SafeLLM: Unlearning Harmful Outputs from Large Language Models against Jailbreak Attacks

TL;DR

SafeLLM introduces an unlearning framework that effectively reduces harmful outputs in large language models caused by jailbreak prompts, while preserving their overall linguistic and functional capabilities.

Contribution

The paper presents a novel unlearning-based method with a three-stage pipeline to neutralize harmful knowledge in LLMs, improving safety without sacrificing performance.

Findings

Significantly lowers attack success rates across multiple benchmarks.

Maintains high general-purpose performance after unlearning.

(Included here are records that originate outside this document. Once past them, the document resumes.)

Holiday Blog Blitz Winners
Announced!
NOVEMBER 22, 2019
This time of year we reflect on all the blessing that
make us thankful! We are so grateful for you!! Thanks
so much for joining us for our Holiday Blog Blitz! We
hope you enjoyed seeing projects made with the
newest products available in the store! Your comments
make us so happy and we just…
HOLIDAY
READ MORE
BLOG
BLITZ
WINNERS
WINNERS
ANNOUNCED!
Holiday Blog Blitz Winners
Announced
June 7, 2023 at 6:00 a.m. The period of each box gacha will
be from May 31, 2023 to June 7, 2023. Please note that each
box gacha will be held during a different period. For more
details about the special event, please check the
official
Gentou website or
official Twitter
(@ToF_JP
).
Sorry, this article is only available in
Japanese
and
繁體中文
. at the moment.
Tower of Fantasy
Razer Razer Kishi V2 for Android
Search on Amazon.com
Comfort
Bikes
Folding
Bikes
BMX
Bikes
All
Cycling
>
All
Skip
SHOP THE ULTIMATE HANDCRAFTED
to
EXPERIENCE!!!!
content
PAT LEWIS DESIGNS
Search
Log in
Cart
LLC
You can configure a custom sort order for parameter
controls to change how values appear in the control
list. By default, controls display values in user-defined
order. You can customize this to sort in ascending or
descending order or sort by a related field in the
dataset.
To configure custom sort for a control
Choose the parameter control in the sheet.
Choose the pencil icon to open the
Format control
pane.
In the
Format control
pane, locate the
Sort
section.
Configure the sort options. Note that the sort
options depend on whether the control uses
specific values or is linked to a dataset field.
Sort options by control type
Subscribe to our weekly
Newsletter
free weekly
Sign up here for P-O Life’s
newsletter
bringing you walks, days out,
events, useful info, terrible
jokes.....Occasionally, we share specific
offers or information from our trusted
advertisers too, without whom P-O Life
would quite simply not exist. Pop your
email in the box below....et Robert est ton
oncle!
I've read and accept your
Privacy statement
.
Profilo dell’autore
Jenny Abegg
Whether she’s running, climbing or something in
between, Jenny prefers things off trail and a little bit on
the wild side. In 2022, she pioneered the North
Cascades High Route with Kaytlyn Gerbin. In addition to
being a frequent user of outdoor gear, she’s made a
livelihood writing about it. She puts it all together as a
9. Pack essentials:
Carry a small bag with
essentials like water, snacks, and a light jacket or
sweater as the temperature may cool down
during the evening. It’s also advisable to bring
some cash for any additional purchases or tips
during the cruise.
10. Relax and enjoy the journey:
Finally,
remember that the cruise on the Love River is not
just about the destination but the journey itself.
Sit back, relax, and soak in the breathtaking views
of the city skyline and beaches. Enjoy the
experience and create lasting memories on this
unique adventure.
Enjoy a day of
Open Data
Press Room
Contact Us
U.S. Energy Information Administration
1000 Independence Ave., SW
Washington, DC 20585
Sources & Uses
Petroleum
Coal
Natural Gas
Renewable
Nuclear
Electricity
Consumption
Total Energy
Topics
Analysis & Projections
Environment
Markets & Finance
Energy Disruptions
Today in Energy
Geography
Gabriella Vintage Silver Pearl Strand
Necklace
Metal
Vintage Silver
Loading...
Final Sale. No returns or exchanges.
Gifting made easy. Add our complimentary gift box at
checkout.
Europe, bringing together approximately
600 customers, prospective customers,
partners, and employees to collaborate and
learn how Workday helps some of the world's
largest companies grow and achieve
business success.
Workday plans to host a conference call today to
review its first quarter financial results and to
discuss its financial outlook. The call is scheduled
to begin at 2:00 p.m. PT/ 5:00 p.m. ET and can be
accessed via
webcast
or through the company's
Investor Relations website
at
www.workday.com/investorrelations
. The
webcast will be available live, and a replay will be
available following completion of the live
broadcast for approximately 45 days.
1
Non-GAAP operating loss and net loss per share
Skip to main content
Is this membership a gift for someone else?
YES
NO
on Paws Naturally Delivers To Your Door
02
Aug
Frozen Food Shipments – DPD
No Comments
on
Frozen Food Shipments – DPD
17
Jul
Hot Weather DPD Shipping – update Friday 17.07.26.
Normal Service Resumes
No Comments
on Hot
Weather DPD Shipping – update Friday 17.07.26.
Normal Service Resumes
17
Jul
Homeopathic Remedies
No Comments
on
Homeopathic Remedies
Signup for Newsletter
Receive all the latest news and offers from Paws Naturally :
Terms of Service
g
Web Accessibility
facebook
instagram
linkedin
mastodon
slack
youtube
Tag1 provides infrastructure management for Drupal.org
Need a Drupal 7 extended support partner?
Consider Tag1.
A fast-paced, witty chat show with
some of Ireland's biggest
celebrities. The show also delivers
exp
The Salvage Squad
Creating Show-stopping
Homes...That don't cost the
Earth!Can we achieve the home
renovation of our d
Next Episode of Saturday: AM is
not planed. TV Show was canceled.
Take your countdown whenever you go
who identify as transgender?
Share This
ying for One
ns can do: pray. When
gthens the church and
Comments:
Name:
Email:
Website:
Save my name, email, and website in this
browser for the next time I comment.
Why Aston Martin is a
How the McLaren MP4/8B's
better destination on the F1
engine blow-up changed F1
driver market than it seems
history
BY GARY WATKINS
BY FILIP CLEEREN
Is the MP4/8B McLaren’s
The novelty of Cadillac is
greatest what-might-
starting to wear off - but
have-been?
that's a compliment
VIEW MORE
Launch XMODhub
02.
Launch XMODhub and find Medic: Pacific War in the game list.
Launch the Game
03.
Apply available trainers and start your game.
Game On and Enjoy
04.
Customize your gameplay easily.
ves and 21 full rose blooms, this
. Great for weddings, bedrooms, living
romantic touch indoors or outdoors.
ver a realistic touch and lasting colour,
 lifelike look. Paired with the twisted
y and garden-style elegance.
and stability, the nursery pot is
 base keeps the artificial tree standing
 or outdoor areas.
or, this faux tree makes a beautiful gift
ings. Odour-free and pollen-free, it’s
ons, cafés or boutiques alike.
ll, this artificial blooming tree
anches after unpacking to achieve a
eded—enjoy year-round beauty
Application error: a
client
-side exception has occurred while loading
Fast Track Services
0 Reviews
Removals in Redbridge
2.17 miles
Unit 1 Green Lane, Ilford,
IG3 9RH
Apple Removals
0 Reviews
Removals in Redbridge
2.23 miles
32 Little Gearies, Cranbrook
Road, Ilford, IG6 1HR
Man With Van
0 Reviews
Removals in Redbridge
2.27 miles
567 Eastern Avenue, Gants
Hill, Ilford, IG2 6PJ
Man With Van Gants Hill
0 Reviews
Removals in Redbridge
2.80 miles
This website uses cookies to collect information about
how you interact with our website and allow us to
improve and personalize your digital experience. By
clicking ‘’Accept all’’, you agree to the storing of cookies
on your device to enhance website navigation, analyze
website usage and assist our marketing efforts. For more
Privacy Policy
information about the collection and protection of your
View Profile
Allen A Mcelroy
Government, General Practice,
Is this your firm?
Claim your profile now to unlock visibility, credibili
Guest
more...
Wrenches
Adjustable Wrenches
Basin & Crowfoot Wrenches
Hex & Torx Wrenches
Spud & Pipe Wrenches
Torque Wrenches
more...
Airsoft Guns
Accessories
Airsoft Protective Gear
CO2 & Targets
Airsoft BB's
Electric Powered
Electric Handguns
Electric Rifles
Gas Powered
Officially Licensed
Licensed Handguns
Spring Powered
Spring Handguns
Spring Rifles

Outperforms standard defense methods in safety and robustness.

Abstract

Jailbreak attacks pose a serious threat to the safety of Large Language Models (LLMs) by crafting adversarial prompts that bypass alignment mechanisms, causing the models to produce harmful, restricted, or biased content. In this paper, we propose SafeLLM, a novel unlearning-based defense framework that unlearn the harmful knowledge from LLMs while preserving linguistic fluency and general capabilities. SafeLLM employs a three-stage pipeline: (1) dynamic unsafe output detection using a hybrid approach that integrates external classifiers with model-internal evaluations; (2) token-level harmful content tracing through feedforward network (FFN) activations to localize harmful knowledge; and (3) constrained optimization to suppress unsafe behavior without degrading overall model quality. SafeLLM achieves targeted and irreversible forgetting by identifying and neutralizing FFN substructures responsible for harmful generation pathways. Extensive experiments on prominent LLMs (Vicuna, LLaMA, and GPT-J) across multiple jailbreak benchmarks show that SafeLLM substantially reduces attack success rates while maintaining high general-purpose performance. Compared to standard defense methods such as supervised fine-tuning and direct preference optimization, SafeLLM offers stronger safety guarantees, more precise control over harmful behavior, and greater robustness to unseen attacks. Moreover, SafeLLM maintains the general performance after the harmful knowledge unlearned. These results highlight unlearning as a promising direction for scalable and effective LLM safety.